Discussing Meg Day’s The Last Psalm at Sea Level

This is the second part in a two-part Q&A with Meg Day. You can find the first part, a discussion of Meg’s work at the Guggenheim Museum, here.

We sat down with Meg Day to discuss their 2014 poetry collection The Last Psalm at Sea Level which won the 2013 Barrow Street Prize and the Publishing Triangle’s Audre Lorde Award. Meg tells us about the stories behind some of the poems and how their meanings have shifted from the cultural changes in the ten years since publication.

PJI: What drove you to choose the poem “The Last Psalm at Sea Level” as the title of the collection, and when was it written chronologically in the development of the book?

Meg: Last Psalm was not originally the title of the collection and the title poem was one of the last I wrote. I had sent a different version of the manuscript out to a few prizes and received some feedback that the original title was too close to that of a memoir by a well-known writer. I felt some hesitation about using the word psalm in the title, but as the poem came into focus, it seemed all too clear that I had begun what has remained a pretty steadfast relationship with the texts of Psalms and an even deeper tie to that of musicality in its many proliferations.

PJI: The title Last Psalm at Sea Level evokes the ocean and its changing levels, and the title poem is conflicted over the role of the ocean, saying that the shoreline "made me / a tidepool instead of solid stone" (69). What role does the figure of the tide pool play as a symbol of the ‘betweenity’ of your life just as the tide pool is the likely originator of life itself on Earth?

Meg: One of the lucky things about this collection is how much it’s taught me over time: the image systems reveal new facets of meaning and relevance in my life while the politics embedded in some of the poems betray both a kind of incredible self-prophesizing and an almost subterranean fear.
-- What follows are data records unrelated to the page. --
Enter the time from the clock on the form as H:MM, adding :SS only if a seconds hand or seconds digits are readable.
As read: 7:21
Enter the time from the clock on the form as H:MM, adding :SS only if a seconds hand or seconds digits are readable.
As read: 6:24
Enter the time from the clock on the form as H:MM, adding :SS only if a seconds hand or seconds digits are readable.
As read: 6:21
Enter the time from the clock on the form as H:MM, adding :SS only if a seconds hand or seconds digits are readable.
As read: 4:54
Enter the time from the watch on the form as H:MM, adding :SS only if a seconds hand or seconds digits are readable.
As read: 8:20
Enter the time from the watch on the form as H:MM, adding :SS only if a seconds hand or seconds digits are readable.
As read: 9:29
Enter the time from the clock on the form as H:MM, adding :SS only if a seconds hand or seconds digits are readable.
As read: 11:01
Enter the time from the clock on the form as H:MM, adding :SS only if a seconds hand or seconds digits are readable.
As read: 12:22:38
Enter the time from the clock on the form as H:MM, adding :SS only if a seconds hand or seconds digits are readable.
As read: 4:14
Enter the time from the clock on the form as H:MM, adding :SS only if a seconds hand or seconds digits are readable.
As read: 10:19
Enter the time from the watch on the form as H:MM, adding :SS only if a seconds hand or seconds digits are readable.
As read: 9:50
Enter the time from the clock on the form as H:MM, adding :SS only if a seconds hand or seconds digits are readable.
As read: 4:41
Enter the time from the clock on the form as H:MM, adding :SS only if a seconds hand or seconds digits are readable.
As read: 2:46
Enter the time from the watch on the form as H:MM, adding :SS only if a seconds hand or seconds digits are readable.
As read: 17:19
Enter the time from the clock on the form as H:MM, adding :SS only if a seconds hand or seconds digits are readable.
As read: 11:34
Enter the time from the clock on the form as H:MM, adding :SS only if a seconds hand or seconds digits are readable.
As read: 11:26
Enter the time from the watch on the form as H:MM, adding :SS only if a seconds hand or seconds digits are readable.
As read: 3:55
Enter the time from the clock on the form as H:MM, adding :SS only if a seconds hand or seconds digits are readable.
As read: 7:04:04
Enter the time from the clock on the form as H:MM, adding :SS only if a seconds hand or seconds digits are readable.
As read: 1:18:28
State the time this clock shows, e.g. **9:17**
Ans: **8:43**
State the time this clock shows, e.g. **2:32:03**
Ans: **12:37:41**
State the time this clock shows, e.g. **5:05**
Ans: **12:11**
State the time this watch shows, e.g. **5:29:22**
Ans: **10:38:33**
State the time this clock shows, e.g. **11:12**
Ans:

The image of the tidepool is one that has grown on me and also with me. When I read this poem, I can recognize easily its conception, its first sound; the poem transports me without effort to the room where I wrote it and, too, to the morning I was remembering in those opening lines. At that point in my life, I don’t think I could have better articulated the grief I felt in sensing that I had to leave behind my home and everyone in it in order to stay alive. Even the poem doesn’t really yet understand why, or what will be possible elsewhere, which is what makes it, for me, such a desperately brave poem full of difficult, near-inexplicable want. The tidepool is, of course, the keystone to both the dramatic irony of the image but also its eventual opening as a metaphor in my life. Tidepools were indeed threaded, topographically, though my own points of origin; they figured largely in my youth, but often as a site of warning: dangerous, treacherous, the place all kinds of beautiful things get trapped. Without a change in perspective, it’s difficult to see all that’s possible inside of constraint, or what opportunities emerge when we begin to see the tidepool, if uninterrupted, as a true site of poiesis. Sometimes distance is the only thing that can turn perspective on its head. This poem—and the decision it helped me make—opened the door to the future I’m living.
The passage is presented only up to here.